The Positive
+ Leasing activities picked up in 3Q23. Prime signed 145.6k sq ft of leases in 3Q23, more than the previous two quarters combined (1H23: 131.2k sq ft). This was mainly due to the lease extension of top tenant Charter Communications for 94k sq ft at Village Center Station I (VCS I). Management indicated strong leasing momentum at some of its properties, with notable leasing discussions underway at VCS I and Park Tower, albeit with relatively longer lead times. One of its top 10 tenants, Matheson Tri-Gas, has indicated interest to expand its space at Tower 909, and discussions are ongoing.
The Negatives
– Portfolio occupancy dipped from 85.6% to 85% QoQ. We expect further decline in occupancy going forward as Sodexo, Prime’s second largest tenant (5.3% of income), vacates One Washingtonian Center (OWC). It will vacate 166k sq ft of 191k sq ft leased by Dec 2023 – the balance space is currently sublet to other tenants who will likely remain. Prime is making use of this downtime to re-amenitize OWC, with enhancement initiatives costing c.US$5mn underway to modernize the asset to improve leasing interests. Backfilling at this asset is in progress, with encouraging signs as it has already secured a 19k sq ft 11-year lease with a healthcare tenant in Oct 23.

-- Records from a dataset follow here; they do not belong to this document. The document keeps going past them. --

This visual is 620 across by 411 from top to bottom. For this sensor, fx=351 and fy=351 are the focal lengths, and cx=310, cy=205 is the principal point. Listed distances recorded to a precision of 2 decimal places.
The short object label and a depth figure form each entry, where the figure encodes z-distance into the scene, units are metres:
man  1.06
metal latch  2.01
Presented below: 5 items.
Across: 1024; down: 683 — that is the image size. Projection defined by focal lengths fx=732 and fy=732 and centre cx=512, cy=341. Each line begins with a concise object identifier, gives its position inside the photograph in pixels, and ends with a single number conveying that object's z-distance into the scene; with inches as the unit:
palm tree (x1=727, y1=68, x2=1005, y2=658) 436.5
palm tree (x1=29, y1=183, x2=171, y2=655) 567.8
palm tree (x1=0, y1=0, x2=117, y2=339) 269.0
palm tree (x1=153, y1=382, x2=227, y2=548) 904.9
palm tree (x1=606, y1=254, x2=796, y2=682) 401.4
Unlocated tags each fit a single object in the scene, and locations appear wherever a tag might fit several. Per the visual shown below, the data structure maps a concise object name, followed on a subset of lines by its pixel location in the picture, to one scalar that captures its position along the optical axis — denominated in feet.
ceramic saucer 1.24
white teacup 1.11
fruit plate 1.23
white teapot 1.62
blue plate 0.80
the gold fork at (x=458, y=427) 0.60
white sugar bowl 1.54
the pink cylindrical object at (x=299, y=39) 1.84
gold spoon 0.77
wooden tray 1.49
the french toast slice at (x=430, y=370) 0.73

– Gearing increased 0.9ppts QoQ to 43.7%, leaving a c.12.9% buffer from FY22 year-end valuations before it reaches 50%. 78% of debt is either on fixed rate or hedged (2Q23: 80%), with 62% of debt hedged or fixed through to 2026 or beyond. The remaining 16% of hedges expire in July 24. Prime’s YTD all in interest cost rose to 4% from 3.9% in 1H23, and its interest coverage ratio is at 3.2x. Prime is in talks with lenders to refinance US$484mn (69% of total) debt that expires in July 24.